Extracted entries:

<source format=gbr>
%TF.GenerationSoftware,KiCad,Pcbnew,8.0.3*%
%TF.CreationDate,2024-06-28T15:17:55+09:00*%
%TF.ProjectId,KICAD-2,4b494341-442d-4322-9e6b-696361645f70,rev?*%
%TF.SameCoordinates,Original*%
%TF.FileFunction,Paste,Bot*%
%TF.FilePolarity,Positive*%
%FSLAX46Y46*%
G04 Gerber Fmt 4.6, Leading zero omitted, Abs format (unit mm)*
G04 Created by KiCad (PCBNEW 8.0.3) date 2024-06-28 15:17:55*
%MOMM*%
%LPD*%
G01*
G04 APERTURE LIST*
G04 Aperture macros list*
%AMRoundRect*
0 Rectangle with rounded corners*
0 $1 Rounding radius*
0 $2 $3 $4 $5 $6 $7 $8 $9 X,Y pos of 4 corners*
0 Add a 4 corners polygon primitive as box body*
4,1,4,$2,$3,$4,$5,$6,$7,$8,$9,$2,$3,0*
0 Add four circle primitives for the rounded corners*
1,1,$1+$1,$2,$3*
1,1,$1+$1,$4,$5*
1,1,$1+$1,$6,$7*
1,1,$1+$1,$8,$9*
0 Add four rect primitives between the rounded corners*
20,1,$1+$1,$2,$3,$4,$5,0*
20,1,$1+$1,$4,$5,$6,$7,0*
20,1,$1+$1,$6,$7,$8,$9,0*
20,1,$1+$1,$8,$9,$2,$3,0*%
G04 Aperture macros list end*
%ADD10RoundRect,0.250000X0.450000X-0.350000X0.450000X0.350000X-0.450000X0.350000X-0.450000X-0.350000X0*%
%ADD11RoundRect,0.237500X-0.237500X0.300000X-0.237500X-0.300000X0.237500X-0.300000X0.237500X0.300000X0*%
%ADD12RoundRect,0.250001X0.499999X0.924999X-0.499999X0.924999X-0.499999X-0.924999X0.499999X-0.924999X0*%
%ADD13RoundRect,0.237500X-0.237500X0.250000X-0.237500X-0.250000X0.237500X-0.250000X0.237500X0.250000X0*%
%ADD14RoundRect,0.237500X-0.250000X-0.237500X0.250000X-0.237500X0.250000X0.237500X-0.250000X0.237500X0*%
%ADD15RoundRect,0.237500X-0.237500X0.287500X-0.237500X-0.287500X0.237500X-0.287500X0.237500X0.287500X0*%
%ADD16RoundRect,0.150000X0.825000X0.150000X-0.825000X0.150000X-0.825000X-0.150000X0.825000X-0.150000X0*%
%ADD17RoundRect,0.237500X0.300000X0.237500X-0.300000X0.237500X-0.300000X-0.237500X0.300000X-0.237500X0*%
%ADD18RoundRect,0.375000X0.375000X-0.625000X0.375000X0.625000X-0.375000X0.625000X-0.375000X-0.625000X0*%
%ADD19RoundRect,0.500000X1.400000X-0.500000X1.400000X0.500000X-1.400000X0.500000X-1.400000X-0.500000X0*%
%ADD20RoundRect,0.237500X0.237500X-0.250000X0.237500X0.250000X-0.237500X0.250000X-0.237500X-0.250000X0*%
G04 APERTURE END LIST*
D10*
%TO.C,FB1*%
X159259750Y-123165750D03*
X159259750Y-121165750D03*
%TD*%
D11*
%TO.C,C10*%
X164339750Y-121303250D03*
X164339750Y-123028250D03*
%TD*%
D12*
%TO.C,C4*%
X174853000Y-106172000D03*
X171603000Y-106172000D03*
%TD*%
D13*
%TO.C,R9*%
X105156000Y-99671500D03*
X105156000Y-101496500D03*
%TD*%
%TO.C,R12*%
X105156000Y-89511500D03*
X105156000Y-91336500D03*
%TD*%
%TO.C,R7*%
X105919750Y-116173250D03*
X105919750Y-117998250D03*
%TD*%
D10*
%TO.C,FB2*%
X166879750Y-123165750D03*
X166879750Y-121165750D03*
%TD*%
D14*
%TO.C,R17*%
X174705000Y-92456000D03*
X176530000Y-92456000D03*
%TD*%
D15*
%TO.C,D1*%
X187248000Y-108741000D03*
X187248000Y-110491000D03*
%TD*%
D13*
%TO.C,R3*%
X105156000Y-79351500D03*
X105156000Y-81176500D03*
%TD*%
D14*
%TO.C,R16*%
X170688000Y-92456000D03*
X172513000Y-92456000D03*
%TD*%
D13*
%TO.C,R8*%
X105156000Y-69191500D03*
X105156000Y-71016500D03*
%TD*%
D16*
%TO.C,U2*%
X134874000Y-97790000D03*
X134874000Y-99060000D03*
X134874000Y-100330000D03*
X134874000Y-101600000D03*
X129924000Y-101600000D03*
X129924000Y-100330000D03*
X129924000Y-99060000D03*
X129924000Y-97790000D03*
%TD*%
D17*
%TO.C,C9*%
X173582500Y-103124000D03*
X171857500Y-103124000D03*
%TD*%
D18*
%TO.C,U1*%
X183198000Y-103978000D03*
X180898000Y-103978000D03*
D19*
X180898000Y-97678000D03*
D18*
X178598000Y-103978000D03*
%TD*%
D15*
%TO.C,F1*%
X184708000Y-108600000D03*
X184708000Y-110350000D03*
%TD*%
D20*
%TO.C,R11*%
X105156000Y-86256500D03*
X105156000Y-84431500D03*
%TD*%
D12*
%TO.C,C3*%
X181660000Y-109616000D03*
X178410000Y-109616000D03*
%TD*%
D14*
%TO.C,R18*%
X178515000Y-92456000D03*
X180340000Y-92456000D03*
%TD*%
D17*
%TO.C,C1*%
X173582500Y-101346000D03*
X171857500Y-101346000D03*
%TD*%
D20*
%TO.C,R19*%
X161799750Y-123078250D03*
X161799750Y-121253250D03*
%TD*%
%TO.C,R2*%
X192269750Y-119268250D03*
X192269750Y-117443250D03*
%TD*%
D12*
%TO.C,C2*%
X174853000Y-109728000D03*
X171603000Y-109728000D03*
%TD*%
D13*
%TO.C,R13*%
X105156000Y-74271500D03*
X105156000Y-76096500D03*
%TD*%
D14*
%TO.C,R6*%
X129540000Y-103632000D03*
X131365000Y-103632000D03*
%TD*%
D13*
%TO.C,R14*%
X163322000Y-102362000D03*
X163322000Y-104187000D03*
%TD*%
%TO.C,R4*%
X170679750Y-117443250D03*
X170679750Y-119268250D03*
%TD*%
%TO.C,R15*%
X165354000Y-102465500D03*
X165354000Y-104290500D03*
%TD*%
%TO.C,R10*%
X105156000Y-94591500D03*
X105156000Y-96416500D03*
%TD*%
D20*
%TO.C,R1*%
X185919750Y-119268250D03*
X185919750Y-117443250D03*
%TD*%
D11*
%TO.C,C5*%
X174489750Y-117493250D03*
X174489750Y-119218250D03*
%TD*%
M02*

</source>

--

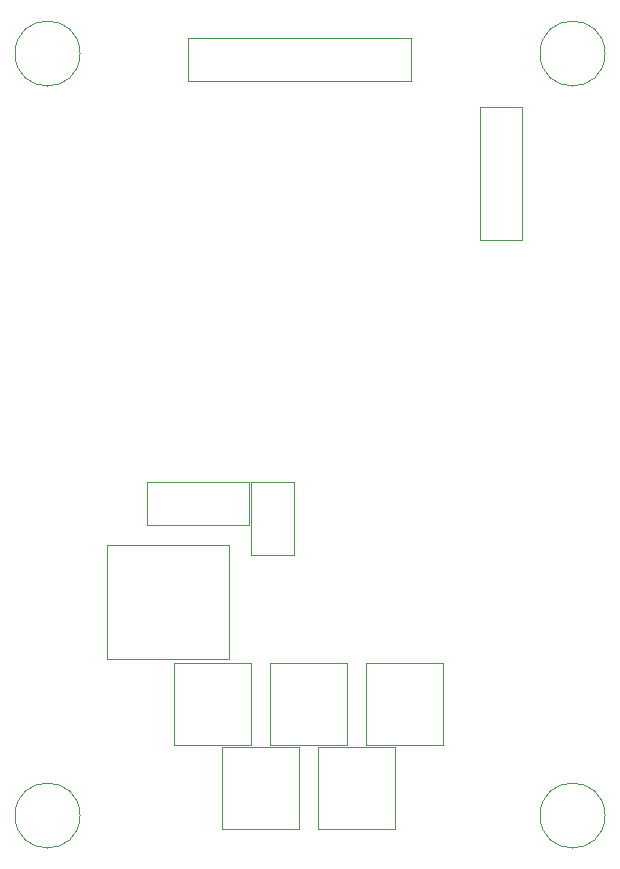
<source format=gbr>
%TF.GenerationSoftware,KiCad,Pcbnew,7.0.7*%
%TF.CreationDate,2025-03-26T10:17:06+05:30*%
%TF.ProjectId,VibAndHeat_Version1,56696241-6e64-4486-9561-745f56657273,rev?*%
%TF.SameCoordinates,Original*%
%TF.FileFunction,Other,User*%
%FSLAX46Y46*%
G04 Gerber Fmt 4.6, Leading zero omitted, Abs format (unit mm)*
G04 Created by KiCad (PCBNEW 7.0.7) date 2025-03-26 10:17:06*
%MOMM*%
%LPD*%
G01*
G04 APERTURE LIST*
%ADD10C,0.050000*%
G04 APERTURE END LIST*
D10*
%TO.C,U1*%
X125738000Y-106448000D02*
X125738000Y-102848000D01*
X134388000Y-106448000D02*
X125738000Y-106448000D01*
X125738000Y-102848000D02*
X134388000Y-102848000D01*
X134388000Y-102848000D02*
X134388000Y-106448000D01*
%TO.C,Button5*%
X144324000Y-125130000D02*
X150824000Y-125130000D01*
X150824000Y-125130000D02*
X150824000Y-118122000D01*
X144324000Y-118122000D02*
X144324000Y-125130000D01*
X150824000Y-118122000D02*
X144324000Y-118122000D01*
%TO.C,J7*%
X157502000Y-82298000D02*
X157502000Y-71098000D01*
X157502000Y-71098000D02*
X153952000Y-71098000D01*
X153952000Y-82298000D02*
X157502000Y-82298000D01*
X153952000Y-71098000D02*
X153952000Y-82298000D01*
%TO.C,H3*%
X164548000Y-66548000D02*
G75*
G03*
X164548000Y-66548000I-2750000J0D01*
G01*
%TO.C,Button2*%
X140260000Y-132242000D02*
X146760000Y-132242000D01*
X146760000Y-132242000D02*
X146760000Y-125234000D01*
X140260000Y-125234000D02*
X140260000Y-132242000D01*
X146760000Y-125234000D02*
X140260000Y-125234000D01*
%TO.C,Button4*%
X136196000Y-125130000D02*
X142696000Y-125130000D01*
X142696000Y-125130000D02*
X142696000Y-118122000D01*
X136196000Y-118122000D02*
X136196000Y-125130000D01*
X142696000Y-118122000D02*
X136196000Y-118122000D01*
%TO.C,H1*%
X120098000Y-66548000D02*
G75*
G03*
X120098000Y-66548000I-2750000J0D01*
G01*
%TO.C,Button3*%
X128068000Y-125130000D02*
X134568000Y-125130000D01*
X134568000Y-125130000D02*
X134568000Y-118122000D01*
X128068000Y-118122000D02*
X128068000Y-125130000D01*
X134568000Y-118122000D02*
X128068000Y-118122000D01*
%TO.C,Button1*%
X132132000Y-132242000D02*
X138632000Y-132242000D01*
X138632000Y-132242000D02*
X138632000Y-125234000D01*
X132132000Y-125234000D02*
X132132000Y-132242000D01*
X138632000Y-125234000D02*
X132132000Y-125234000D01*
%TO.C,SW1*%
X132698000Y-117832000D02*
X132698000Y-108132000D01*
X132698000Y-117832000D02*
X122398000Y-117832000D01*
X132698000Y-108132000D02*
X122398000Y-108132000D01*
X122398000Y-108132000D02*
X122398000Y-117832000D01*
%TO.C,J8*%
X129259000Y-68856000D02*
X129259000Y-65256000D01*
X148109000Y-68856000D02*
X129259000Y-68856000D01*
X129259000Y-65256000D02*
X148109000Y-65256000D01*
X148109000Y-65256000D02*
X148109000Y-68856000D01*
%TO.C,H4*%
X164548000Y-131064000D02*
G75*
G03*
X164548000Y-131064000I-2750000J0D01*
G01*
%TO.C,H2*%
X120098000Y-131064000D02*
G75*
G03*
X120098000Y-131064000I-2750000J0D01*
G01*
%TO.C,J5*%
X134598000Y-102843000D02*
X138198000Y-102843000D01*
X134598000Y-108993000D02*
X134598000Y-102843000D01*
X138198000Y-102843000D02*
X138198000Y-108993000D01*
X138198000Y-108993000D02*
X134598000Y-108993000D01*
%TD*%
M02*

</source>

==

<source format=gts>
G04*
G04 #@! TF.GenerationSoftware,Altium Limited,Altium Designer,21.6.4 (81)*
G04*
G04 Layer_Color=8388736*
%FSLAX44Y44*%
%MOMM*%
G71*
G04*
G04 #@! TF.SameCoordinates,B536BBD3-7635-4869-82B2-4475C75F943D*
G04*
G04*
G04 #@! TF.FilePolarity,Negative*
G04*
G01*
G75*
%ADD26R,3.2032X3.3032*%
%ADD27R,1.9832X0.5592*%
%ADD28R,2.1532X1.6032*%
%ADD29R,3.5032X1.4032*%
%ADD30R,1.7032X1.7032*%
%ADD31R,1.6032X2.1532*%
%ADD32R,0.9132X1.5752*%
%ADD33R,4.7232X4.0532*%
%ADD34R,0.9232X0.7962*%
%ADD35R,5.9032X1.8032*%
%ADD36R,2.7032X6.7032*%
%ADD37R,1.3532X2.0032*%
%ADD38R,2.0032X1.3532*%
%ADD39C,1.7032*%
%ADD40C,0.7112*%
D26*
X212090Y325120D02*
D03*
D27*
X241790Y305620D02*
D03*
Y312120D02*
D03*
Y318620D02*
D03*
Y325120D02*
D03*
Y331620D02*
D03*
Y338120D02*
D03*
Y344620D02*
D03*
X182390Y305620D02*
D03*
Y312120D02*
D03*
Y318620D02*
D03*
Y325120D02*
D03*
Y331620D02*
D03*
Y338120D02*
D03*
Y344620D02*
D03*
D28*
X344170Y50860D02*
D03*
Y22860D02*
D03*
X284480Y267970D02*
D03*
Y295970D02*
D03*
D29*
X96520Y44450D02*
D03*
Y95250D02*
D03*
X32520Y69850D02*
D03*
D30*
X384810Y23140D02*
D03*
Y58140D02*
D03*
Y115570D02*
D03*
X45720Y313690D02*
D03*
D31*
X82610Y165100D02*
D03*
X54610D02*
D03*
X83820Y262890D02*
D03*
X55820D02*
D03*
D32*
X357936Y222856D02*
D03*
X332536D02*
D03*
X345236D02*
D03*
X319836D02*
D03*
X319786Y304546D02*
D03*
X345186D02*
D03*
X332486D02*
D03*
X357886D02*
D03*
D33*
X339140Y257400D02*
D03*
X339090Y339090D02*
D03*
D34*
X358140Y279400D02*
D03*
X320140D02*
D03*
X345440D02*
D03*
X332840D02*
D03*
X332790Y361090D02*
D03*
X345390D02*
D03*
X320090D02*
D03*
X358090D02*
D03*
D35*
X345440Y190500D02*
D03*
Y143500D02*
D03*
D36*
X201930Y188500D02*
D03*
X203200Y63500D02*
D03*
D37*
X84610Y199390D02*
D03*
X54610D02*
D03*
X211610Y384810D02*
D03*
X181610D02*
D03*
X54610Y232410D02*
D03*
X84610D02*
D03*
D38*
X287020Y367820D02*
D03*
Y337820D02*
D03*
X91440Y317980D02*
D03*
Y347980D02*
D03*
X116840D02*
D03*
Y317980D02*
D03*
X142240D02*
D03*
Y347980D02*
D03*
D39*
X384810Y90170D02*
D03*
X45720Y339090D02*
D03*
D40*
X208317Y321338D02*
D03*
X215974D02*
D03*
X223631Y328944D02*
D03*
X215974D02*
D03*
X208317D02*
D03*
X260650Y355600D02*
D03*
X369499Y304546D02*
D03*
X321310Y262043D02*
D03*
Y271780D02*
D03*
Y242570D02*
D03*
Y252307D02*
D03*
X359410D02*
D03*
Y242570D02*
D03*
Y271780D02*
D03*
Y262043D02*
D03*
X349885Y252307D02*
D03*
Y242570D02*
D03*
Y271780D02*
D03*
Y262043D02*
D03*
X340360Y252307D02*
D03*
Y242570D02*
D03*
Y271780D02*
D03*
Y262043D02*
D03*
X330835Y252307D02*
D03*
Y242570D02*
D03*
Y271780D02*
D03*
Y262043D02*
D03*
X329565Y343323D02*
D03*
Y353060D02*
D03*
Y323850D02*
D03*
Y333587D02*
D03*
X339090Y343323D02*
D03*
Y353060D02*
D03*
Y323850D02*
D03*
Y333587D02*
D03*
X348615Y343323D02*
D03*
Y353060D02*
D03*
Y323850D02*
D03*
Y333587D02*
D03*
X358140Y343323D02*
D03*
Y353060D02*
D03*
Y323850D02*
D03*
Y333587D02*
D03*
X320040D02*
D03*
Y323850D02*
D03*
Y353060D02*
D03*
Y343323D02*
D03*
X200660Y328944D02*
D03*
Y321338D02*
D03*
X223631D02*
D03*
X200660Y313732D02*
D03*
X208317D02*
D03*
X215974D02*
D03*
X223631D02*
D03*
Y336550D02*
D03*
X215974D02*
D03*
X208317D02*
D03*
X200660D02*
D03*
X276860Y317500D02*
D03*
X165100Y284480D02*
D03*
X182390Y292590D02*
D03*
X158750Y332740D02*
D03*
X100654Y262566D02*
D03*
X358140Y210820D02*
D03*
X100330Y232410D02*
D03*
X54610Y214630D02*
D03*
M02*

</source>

Exercise brief: Search the entries for the word "FileFunction" and pick out every line that holds it.

Finished exercise:
%TF.FileFunction,Paste,Bot*%
%TF.FileFunction,Other,User*%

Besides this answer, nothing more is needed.